A slowing 6: Distillation (toward justice)

There is another world, but it is inside this one. These words serve as a gateway to numerous poetic slowings. Through these words, attributed to Paul Éluard, we move into Suzanne Buffam’s collection of poems The Irrationalist, in which she writes “There is no way to know how many beans are in the jar without removing them one by one” (11).  This image of precision is also one of care, attentive to this world and slowing into it.

And this attention yields wisdom.  In the “Little Commentaries” we find Buffam’s remarkable distillation on Antigone:

On Antigone

Law spoke
And the land bit its lip.
Why spit in the wind?
Love too is a law.

                                             (Buffam 56)

The poet conjures Antigone, and moves us slower into Antigone’s world; that is, our world, drawing it up like those beans to be counted, and tenderly. Poems become distillations with language excised, rendering the words like sculptures with the clay aggressively carved out. Jean Valentine writes:

You can’t get beauty. (Still,
in its longing it flies to you.)

                                                (Valentine 16)

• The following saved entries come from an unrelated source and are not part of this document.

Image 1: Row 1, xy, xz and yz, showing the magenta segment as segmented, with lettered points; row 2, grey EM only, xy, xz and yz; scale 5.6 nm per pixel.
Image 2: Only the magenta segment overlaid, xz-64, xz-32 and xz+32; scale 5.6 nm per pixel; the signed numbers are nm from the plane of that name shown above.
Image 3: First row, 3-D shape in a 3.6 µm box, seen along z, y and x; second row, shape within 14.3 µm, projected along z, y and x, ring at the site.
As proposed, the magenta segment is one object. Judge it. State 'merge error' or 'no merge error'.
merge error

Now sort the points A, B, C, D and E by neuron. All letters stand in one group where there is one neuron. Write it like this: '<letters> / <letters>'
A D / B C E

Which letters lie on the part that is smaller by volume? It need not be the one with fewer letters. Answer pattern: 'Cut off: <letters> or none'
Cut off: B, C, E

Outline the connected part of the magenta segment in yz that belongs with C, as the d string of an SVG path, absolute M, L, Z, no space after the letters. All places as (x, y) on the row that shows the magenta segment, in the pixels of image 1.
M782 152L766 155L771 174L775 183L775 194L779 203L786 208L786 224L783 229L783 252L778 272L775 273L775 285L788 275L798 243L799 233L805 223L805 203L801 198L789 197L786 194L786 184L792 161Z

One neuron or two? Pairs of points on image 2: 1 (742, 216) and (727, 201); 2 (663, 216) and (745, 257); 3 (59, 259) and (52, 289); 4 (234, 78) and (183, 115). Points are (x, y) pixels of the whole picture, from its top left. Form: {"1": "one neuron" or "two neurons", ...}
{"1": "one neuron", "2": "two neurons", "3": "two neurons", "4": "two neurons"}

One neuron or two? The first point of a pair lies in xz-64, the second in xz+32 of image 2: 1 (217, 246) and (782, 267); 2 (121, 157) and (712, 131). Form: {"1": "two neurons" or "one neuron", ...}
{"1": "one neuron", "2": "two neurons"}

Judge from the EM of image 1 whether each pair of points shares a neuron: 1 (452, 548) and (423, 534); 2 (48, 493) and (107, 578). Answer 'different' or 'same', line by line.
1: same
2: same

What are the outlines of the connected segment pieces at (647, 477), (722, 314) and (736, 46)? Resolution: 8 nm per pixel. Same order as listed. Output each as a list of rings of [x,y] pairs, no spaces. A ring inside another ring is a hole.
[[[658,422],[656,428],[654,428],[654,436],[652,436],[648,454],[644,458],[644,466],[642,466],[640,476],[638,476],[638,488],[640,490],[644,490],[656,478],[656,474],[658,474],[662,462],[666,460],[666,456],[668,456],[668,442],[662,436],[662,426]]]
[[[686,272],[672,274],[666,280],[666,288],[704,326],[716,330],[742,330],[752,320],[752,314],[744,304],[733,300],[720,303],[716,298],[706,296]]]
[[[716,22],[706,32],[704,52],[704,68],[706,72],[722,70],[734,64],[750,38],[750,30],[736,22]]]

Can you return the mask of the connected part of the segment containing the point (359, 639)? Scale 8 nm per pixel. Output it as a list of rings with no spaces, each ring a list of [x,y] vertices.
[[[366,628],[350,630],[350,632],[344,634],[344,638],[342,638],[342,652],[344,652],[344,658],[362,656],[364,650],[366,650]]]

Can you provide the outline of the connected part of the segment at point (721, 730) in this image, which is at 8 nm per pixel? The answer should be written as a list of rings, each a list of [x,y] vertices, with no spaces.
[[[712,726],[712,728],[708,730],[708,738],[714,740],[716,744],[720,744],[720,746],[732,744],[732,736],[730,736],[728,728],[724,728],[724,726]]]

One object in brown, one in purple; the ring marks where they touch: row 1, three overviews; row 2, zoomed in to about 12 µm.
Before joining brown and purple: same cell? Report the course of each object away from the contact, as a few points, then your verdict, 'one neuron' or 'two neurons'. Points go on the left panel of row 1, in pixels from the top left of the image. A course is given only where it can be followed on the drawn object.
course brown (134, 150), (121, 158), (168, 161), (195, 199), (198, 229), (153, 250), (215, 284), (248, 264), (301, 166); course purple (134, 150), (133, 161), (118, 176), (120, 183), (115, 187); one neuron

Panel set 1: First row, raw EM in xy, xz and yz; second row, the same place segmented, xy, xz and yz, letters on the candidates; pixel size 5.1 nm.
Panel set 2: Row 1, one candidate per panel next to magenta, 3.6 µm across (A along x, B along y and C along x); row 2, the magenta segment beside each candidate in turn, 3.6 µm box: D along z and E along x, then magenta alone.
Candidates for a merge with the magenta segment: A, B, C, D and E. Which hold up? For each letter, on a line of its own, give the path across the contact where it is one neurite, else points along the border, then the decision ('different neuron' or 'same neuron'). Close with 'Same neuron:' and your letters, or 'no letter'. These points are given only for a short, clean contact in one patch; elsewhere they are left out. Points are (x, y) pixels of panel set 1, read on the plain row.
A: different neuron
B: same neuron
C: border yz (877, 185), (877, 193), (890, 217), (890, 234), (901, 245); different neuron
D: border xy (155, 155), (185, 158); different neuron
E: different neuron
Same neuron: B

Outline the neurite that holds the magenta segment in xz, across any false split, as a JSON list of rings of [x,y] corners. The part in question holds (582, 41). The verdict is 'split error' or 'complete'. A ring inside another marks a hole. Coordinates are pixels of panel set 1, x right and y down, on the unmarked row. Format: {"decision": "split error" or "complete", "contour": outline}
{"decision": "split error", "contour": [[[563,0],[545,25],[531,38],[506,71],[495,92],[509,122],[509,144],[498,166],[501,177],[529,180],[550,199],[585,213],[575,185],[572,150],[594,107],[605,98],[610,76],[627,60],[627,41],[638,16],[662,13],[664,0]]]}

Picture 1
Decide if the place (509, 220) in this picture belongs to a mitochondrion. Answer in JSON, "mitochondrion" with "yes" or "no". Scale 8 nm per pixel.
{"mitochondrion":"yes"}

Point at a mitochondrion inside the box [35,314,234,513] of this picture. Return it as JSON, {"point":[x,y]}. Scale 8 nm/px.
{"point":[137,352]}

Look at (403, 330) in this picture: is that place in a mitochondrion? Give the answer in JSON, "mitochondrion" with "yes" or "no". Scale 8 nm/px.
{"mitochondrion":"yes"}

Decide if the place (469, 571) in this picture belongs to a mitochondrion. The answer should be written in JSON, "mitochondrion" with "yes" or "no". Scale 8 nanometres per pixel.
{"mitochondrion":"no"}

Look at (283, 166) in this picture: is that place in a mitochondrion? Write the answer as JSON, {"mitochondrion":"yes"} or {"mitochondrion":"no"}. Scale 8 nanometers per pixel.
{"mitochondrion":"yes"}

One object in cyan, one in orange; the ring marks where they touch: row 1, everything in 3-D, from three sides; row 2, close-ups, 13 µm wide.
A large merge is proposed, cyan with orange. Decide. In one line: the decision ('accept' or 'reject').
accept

Thinking about the worlds we inhabit, the ways in which we are always at a remove from the very work we are in, poets leave space for that world to enter the poem. In her 2010 book Break the Glass, Valentine too moves through Éluard’s words, giving them as an epigraph to her poem “The World inside This One.” 

There is another world
but it is inside this one

And when we slow to imagine this world, it is not James and the Giant Peach, but the intimate sensation of everything we might attend to better  “The love which brings the right answer is an exercise of justice and realism and really looking,” Murdoch advises (89). And this is the difficulty.  “Love too is a law,” wrote Buffam. Jean Valentine dwells in an intimate world:

The valley

The valley
edge by edge
bare field by field
I walked through it to you

To slow down and read a poem that demands the attentive mind’s creating it extends beyond intimacy --  to an exercise of justice.

rain by rain
cold by cold
root absence
and the purposeful cold

Eye opened
slow
but what is slow

                                    (Valentine 32)

To slow down and not only open the eye but consider its slowness – this will take us towards really looking.  This is the love that might become an experience of justice. Again, Weil’s reminder: “It is an act of cowardice to seek from (or wish to give) the people we love any consolation other than what which works of art give us” (65).  It is a fierce hard work.  "Purposeful."

 

 

Buffam, Suzanne. The Irrationalist. Toronto: House of Anansi, 2010.
Murdoch, Iris. The Sovereignty of Good. 1970. New York: Routledge, 2001. |
Weil, Simone. Gravity and Grace. 1947. trans. Emma Crawford and Marion von der Ruhr. New York: Routledge, 2002. 
Valentine, Jean. Break The Glass. Port Townsend: Copper Canyon Press, 2010.